Vik Muniz, Verso (Illha de Itamaraca), 2016.

  • The hatchet job isn’t what it used to be. To read Tobias Smollett’s book reviews from the eighteenth century is to discover, as J. H. Pearl writes, ever-higher concentrations of venom: “Smollett, who helmed The Critical Review from 1756 to 1763, never minced words in his judgment of whether a particular text was worth the paper it was printed on … All Smollett needed, it seems, was a target for his wrath. And as the pages of the Review attest, targets abounded … Specific reviewers remained anonymous, the better to create the impression of a unified voice, but writers of badly reviewed books tended to blame Smollett, returning their fire on him. It’s easy to understand that anger.

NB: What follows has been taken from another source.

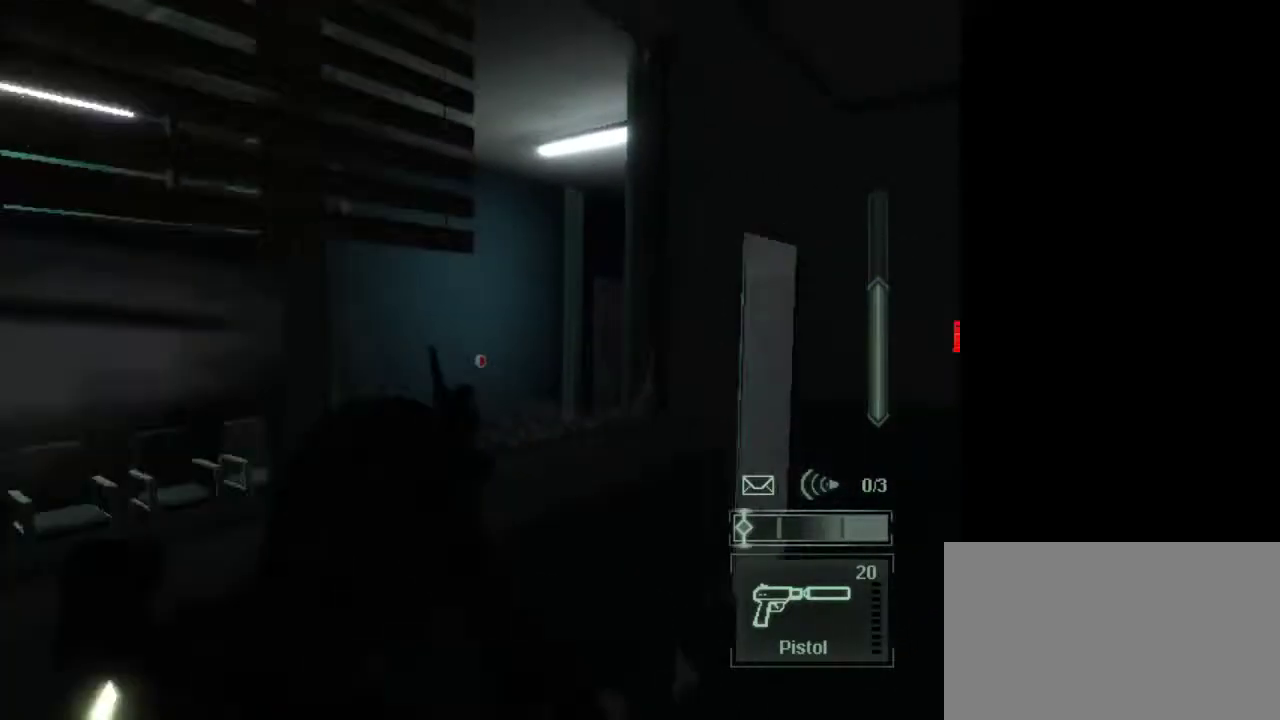
{"keys": ["w"], "mouse": [], "events": [[100, "e", "up"], [100, "mouse_wheel", "down"], [100, "w", "down"], [283, "mouse_wheel", "up"]]}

Would you want your book called ‘a very trivial, insipid, injudicious and defective performance, without plan, method, learning, accuracy, or elegance; an unmeaning composition of shreds, rags, and remnants … a patched, a pie-bald, linsey-woolsey nothing’? (That was the assessment of a book called A New and Accurate History of South-America.)”
  • Because people excel at finding new ways to waste other people’s time, a small but vocal faction of conservative educators and politicians have called on our schools to start teaching cursive again. Tamara Thornton, the author of the 1996 book Handwriting in America, sees the reactionary anxiety at the center of their argument: “Learning cursive has never been just about learning how to express yourself in writing … In the early twentieth century, it’s about following models and suppressing your individuality … We get very interested in cursive when we feel that our morals are in a state of decline, all hell is breaking loose, people are doing whatever they want … And I don’t think it’s that much of a stretch that the sort of people who believe in the standard model of the family get very nervous when we depart from the standard models of the cursive script. So there have been periodic bouts of hysteria about the decline of cursive. And it’s always when we feel that as a society, we’re going down the tubes.”
  • At the White Plains Annual Reptile Expo, Madeline Cash dissects the strange bond between lizard and lizard keeper: “That unspoken connection no one else could understand, which maybe didn’t even exist, echoed all over the Convention Center. A lizard’s inhuman qualities are its appeal. They are whatever you need them to be—loving, smiling, a good listener — because the relationship is all a projection … When I saw the bearded dragons, my heart swelled. The gold-breasted beasts had the same long mouths carved across their faces that, as a child, I’d understood to be a smile. The vendor handed one over in an attempt to make a sale off my nostalgia. It cocked its head up at me with that permanent grin and it all flooded back.”